La donna mi raggiunge e imbocca il vicolo.
Abbasso la visiera del casco, estraggo il pedale di avviamento e con un rapido movimento metto in moto.
Il rombo del motore di duecentocinquanta centimetri cubici rompe la quiete tutto intorno. Sposto il tronco un po’ in avanti, in modo che il bolide scenda dal cavalletto.
Osservo nel vicolo alla mia destra: la donna ha già percorso una decina di metri. La borsa a tracolla, da cui spuntano i documenti, è bene in vista. Quello il mio obiettivo: un semplice favore per ripagare l’aiuto ricevuto in un passato, mai troppo remoto, da tossicomane.
Ora la distanza è quella giusta.
Punto la mia preda per chiudere tutti i conti lasciati in sospeso e per guardare alla mia vita con speranza, convinto di non ripetere più certi errori pagati a caro prezzo, tra cui questo.
Apro il gas a manetta.
Accade tutto in un attimo.
Raggiungo la donna col braccio proteso verso la borsa: lei non si accorge di me.
Aggancio la borsa e sento un leggero strappo.
Un grido.
Un tonfo secco.
Freno e mi volto.
Il corpo della donna è accasciato a terra qualche metro dietro di me.

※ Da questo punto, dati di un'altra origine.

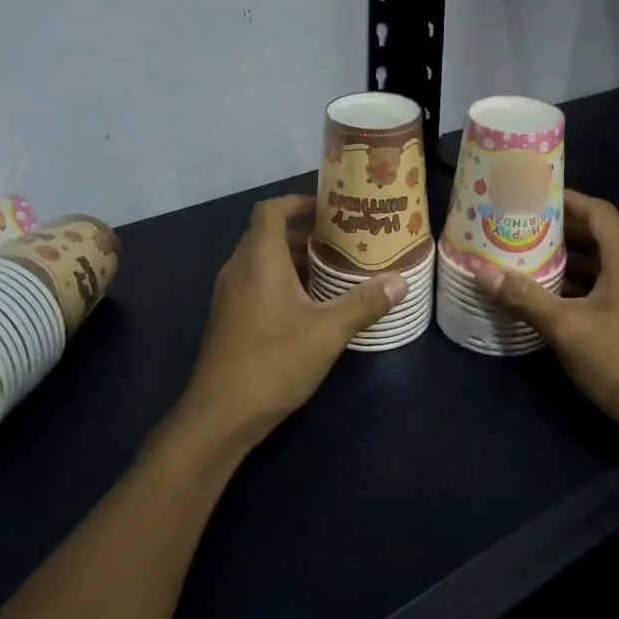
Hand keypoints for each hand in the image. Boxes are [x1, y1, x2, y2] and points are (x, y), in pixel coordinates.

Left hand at [174, 195, 403, 455]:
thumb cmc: (273, 362)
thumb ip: (364, 303)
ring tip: (332, 272)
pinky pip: (255, 284)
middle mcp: (238, 269)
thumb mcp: (328, 331)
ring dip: (293, 260)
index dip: (298, 201)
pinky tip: (309, 307)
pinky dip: (281, 282)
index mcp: (259, 259)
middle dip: (303, 233)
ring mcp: (229, 296)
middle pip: (267, 235)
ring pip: (261, 262)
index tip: (329, 208)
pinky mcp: (228, 320)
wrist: (219, 416)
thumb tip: (400, 281)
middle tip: (341, 242)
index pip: (271, 210)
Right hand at [473, 191, 618, 453]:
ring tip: (521, 255)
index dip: (566, 199)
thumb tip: (480, 270)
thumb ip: (524, 297)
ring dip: (563, 260)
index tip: (530, 196)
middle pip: (595, 236)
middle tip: (516, 226)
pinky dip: (573, 285)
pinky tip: (543, 296)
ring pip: (596, 265)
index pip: (597, 211)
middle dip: (557, 230)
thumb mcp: (567, 328)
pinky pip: (600, 289)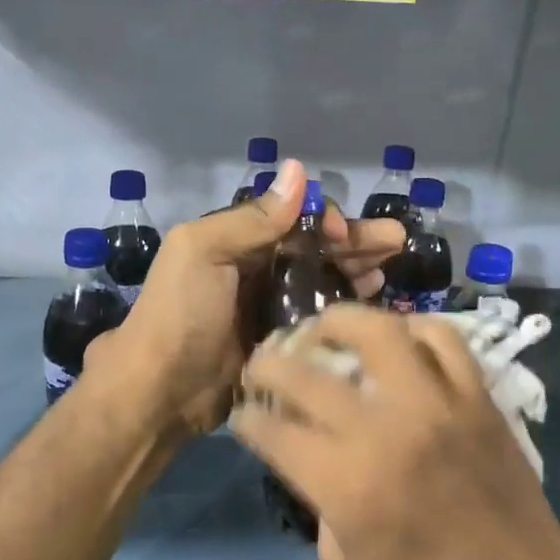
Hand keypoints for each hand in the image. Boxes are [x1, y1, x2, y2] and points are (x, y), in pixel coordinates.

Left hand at [89, 160, 404, 438]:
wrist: (162, 390)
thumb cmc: (182, 313)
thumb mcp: (204, 252)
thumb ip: (252, 217)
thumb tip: (298, 169)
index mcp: (235, 241)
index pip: (292, 219)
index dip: (324, 220)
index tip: (346, 233)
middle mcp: (255, 269)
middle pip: (314, 248)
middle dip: (355, 241)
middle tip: (397, 242)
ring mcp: (268, 307)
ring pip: (321, 281)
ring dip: (355, 271)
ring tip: (388, 273)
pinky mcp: (280, 342)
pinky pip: (318, 317)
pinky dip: (344, 308)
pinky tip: (372, 305)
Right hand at [231, 303, 559, 559]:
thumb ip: (318, 501)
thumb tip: (309, 458)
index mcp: (345, 484)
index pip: (274, 431)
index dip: (248, 420)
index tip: (243, 415)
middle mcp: (384, 430)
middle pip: (306, 373)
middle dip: (268, 364)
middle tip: (262, 365)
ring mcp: (436, 406)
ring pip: (379, 331)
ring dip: (339, 321)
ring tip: (325, 328)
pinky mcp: (477, 398)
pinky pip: (444, 340)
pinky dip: (414, 330)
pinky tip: (397, 341)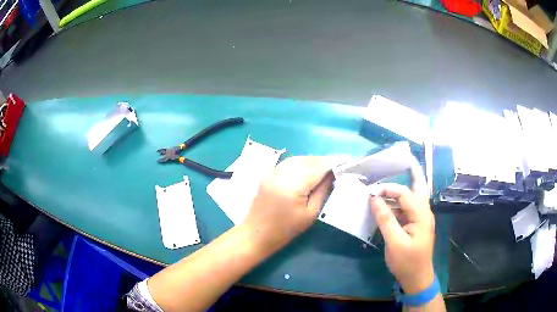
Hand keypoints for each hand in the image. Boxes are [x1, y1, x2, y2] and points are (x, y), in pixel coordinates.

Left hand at [243, 156, 332, 252]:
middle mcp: (281, 172)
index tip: (348, 161)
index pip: (318, 166)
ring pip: (299, 158)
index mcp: (292, 184)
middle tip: (339, 166)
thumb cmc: (286, 229)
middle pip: (309, 159)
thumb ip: (323, 190)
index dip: (334, 162)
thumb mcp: (311, 213)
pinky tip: (309, 171)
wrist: (257, 233)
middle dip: (325, 161)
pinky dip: (302, 163)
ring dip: (314, 161)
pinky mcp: (269, 173)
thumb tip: (333, 173)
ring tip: (326, 169)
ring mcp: (273, 171)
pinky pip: (290, 162)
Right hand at [369, 165, 435, 293]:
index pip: (405, 194)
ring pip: (412, 198)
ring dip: (401, 190)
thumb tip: (374, 199)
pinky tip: (387, 205)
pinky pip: (407, 209)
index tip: (371, 192)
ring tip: (389, 183)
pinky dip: (397, 204)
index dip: (389, 190)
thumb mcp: (394, 243)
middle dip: (413, 172)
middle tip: (405, 158)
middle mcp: (424, 213)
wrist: (417, 278)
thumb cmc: (407, 262)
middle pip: (419, 187)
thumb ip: (386, 219)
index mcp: (422, 215)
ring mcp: (421, 219)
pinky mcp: (415, 226)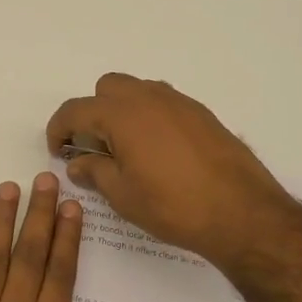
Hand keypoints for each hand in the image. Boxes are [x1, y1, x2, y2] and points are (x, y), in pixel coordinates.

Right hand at [45, 73, 301, 268]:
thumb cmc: (173, 206)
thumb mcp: (123, 195)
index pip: (75, 110)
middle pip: (106, 88)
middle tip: (95, 148)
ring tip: (127, 150)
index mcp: (121, 114)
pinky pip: (164, 104)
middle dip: (92, 113)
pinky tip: (159, 153)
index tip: (59, 152)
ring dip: (122, 112)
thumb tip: (79, 163)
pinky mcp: (202, 114)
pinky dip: (150, 118)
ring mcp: (179, 102)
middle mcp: (148, 97)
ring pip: (138, 92)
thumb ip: (95, 172)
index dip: (59, 130)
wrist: (242, 212)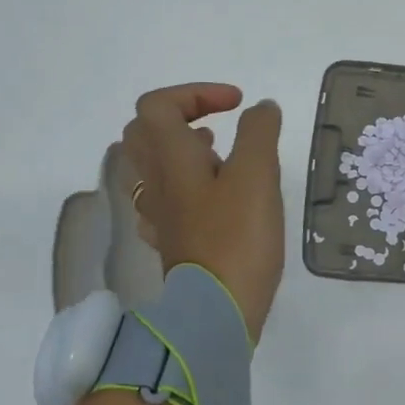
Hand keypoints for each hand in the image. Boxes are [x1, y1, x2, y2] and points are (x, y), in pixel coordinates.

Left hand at [121, 83, 283, 342]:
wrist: (217, 311)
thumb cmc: (237, 238)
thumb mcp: (257, 176)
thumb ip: (259, 133)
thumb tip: (260, 108)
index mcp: (171, 158)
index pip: (158, 105)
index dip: (195, 93)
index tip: (236, 105)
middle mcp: (157, 182)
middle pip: (144, 133)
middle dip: (180, 118)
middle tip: (218, 127)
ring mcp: (160, 215)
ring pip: (153, 167)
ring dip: (182, 152)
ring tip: (221, 158)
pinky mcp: (172, 242)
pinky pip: (166, 201)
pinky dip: (186, 188)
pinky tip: (213, 200)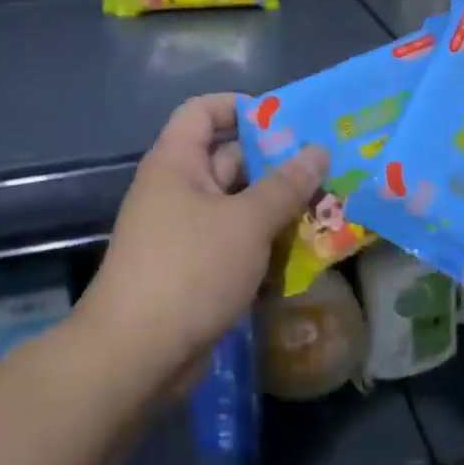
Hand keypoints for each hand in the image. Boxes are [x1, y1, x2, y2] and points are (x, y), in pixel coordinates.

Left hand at [77, 94, 327, 388]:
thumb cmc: (189, 270)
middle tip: (326, 165)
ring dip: (277, 205)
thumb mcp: (246, 222)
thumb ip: (285, 185)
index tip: (287, 121)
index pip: (203, 110)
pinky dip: (264, 240)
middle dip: (276, 161)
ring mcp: (185, 230)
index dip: (242, 107)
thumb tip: (318, 151)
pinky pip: (235, 239)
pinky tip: (304, 247)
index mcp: (177, 162)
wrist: (136, 356)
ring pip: (238, 203)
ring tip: (328, 203)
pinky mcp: (196, 267)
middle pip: (228, 157)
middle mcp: (178, 189)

Guardo la mia mano: stringe salda la tracolla della borsa, il mio obbiettivo è raggiunto.
Vorrei fermarmi, prestarle soccorso, ma non c’è tempo, né posso farmi scoprire: quella donna mi conosce fin da quando ero piccolo, ci sarebbero troppe domande a cui non poter dare risposta.

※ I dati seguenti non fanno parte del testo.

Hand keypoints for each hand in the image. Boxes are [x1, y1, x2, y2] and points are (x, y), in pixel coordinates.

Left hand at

Devo eseguire il compito che mi è stato assegnato, non posso fermarmi a pensare.
La paura mi assale.
Il corpo è ancora immobile a terra, non si rialza.
Oddio, che ho fatto!
Oddio.
Per un istante che pare infinito rimango fermo a guardarla, la migliore amica di mia madre, rivolta supina sul marciapiede, con la testa che ciondola sul ciglio della strada e da cui inizia ad allargarsi una macchia scura.
La paura diventa terrore.
L’adrenalina sale e mi schizza al cervello.
Non ragiono più.
Mi volto in direzione della strada, do gas alla moto e fuggo, lasciandola al suo destino e segnando irreparabilmente il mio.